Ausgangstext:
Die Erbengemeinschaft und die Antragstellerin hatten am 2. Januar 1976 einen "Beherrschungsvertrag" geschlossen. Danach unterstellte die Antragstellerin die Leitung ihres Unternehmens der Erbengemeinschaft als beherrschendem Unternehmen (§ 1 des Vertrages). Nach den §§ 2 und 3 des Vertrages hatte die Erbengemeinschaft das Recht, der Geschäftsführung der Antragstellerin alle zweckdienlich erscheinenden Weisungen zu erteilen. Dieses Recht umfaßte alle Maßnahmen, die nach Gesetz und Gesellschaftsvertrag zum Tätigkeitsbereich der Geschäftsführung gehören.

Ebenfalls am 2. Januar 1976 hatten A und B eine OHG gegründet, an der (wiederum) A mit 51 v. H. und B mit 49 v. H. beteiligt waren. Auf diese OHG übertrug die Antragstellerin mit "Übertragungs- und Pachtvertrag" vom 10. Mai 1976 ihren Betrieb, den die OHG ab diesem Zeitpunkt auf eigene Rechnung führen sollte. Weiter war vereinbart, daß die gesamten Aktiva und Passiva mit Ausnahme des Anlagevermögens auf die OHG übergehen sollten. Das Anlagevermögen wurde an die OHG - zunächst fest bis zum 31. Dezember 1986 - verpachtet (§§ 1 bis 3 des Vertrages).

(Gespeicherte Dateneinträge)

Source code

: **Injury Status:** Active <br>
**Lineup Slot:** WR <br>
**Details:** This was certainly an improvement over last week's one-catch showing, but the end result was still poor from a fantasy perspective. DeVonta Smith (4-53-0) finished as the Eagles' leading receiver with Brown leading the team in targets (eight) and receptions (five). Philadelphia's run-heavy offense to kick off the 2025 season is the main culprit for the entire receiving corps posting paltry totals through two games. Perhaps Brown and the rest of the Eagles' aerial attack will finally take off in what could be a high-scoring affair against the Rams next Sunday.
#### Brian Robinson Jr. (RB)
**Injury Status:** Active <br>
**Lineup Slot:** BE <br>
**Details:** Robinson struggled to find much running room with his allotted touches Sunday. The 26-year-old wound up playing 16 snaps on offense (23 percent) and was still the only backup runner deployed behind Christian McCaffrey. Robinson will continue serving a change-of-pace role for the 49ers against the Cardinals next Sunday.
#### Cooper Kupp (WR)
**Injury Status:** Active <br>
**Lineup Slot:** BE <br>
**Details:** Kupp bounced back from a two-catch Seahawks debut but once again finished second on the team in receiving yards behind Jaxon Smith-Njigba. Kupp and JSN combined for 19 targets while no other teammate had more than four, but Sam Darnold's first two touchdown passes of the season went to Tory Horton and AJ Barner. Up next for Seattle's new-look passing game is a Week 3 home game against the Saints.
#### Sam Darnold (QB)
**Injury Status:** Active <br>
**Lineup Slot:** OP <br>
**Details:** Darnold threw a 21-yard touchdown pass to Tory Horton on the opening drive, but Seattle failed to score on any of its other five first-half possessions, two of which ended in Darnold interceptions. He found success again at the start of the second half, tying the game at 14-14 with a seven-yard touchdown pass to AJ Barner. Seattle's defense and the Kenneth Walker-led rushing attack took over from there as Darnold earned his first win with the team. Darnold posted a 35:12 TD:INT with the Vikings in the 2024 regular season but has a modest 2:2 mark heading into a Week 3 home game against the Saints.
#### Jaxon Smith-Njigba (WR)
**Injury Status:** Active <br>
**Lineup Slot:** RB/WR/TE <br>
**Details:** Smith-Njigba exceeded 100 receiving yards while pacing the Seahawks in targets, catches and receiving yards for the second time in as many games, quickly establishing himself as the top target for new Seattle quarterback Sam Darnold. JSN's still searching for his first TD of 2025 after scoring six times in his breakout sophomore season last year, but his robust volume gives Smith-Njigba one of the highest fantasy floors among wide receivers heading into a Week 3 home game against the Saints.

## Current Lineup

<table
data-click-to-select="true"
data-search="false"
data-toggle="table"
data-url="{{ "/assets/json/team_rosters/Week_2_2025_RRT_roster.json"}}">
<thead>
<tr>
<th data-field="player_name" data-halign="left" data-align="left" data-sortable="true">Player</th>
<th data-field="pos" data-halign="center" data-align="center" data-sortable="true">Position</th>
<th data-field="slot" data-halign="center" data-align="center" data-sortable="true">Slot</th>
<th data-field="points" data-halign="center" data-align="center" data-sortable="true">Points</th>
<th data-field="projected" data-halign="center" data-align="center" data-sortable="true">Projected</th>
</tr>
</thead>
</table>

--

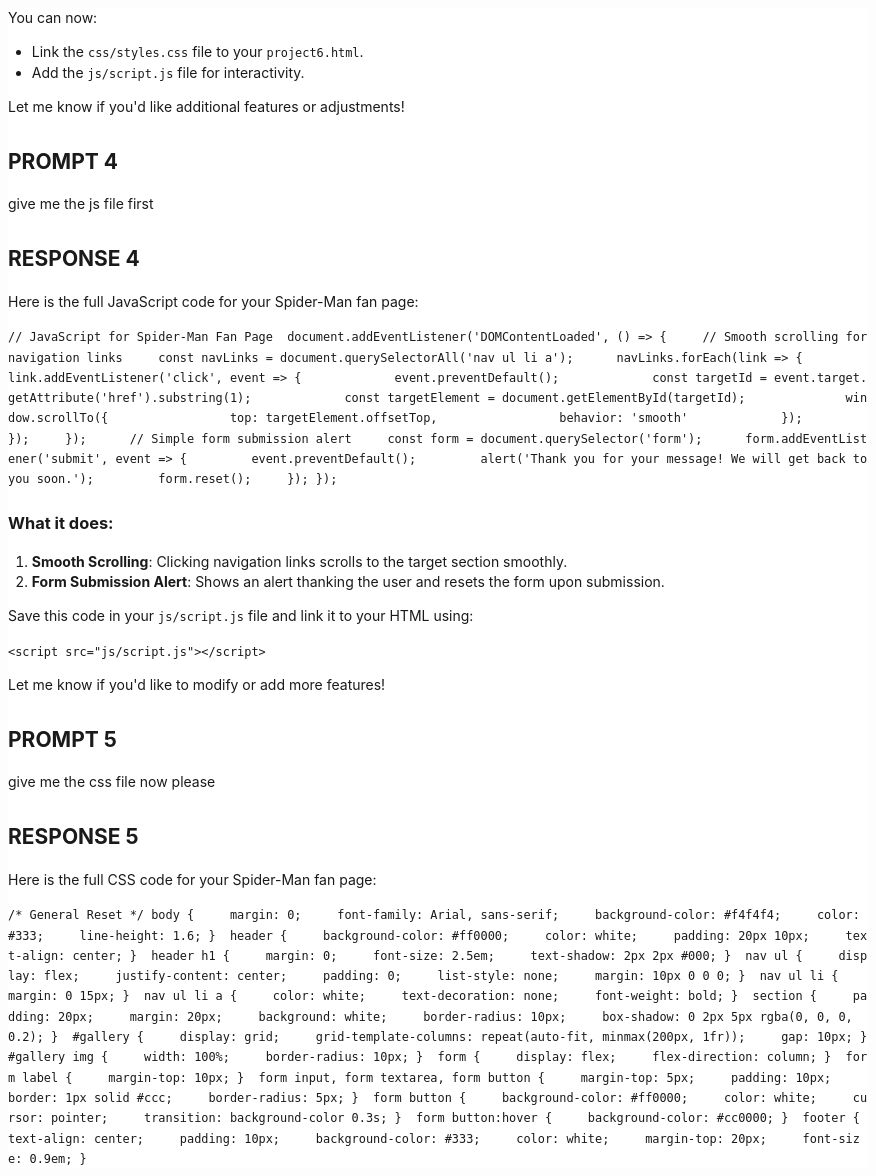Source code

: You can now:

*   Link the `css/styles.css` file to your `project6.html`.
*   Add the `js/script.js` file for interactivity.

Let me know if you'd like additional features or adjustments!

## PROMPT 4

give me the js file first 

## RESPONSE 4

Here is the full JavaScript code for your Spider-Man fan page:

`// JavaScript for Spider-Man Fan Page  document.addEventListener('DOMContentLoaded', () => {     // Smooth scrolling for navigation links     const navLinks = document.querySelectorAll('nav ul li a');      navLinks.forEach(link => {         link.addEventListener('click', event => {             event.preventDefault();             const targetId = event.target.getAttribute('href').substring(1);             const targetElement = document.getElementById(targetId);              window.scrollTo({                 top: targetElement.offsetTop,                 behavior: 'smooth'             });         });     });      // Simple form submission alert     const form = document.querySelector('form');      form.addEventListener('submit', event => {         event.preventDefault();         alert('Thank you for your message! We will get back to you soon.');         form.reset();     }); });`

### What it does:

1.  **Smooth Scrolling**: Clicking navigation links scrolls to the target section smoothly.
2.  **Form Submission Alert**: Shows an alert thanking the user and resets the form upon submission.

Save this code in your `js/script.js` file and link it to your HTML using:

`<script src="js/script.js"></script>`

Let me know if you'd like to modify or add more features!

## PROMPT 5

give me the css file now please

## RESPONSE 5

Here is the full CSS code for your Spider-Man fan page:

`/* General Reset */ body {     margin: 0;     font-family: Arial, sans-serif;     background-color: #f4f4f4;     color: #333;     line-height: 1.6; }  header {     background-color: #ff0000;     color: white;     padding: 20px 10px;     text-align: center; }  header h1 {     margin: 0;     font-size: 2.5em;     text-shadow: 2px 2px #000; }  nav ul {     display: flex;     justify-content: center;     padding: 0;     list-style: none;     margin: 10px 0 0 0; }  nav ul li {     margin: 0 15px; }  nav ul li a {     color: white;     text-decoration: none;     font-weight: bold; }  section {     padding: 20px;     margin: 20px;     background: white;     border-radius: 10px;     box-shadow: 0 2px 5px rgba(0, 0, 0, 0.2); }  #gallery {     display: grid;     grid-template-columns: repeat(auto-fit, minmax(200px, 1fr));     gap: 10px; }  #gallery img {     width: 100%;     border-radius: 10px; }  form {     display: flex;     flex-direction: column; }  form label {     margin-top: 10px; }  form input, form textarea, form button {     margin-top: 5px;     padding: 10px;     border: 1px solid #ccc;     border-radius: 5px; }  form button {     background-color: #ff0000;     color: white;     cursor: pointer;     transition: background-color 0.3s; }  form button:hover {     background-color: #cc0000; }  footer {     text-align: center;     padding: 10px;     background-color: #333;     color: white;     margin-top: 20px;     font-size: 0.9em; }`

Zu lösende Aufgaben:
a. Erläutern Sie anhand des Ausgangstextes, worauf das Weisungsrecht der Erbengemeinschaft gegenüber der Geschäftsführung der Antragstellerin beruhte und welche Maßnahmen es umfasste.
b. Führen Sie den Ausgangstext zum Beherrschungs- und Pachtvertrag im Anschluss an dessen letzten Satz fort.
Das Material ist für die Bearbeitung nicht erforderlich.

Lösungen:
a. Das Weisungsrecht beruhte auf den §§ 2 und 3 des am 2. Januar 1976 geschlossenen Beherrschungsvertrages. Nach § 1 dieses Vertrages hatte die Antragstellerin die Leitung ihres Unternehmens der Erbengemeinschaft als beherrschendem Unternehmen unterstellt. Das Recht erstreckte sich auf alle Maßnahmen, die nach Gesetz und Gesellschaftsvertrag zum Tätigkeitsbereich der Geschäftsführung gehören.

b.
Die Antragstellerin nahm in den Jahren 1978 und 1979 umfangreiche Investitionen vor. Die betreffenden Wirtschaftsgüter wurden im Rahmen des bestehenden Pachtvertrages jedoch von der OHG genutzt.

Der Beklagte, Revisionsbeklagte und Antragsgegner (das Finanzamt - FA -) gewährte zunächst die von der Antragstellerin nach § 1 des Investitionszulagengesetzes (InvZulG) in der für die Streitjahre maßgebenden Fassung beantragten Zulagen. Die Bescheide wurden am 9. September 1980 abgezeichnet und am 17. September 1980 zur Post gegeben; sie ergingen unter dem Vorbehalt der Nachprüfung.

Im Anschluß an eine bei der Antragstellerin durchgeführte Außenprüfung gelangte das FA jedoch zu der Auffassung, daß die Voraussetzungen des § 1 InvZulG nicht vorlägen, da die Antragstellerin die betreffenden Wirtschaftsgüter nicht zu eigenbetrieblichen Zwecken verwendet habe. Es hob die Zulagenbescheide (vom 17. September 1980) mit Bescheiden vom 3. Juni 1982 auf und forderte die gewährten Zulagen nebst Zinsen zurück.

Mit dem dagegen eingelegten Einspruch machte die Antragstellerin geltend, zwischen ihr und der OHG bestehe eine Betriebsaufspaltung. Deswegen seien auch die Verbleibensvoraussetzungen des § 1 InvZulG erfüllt (Hinweis auf die Schreiben des Bundesministers der Finanzen - BMF - vom 5. Mai 1977, BStBl I 1977, 246, und vom 10. Dezember 1985, BStBl I 1985, 683). Der Einspruch hatte keinen Erfolg.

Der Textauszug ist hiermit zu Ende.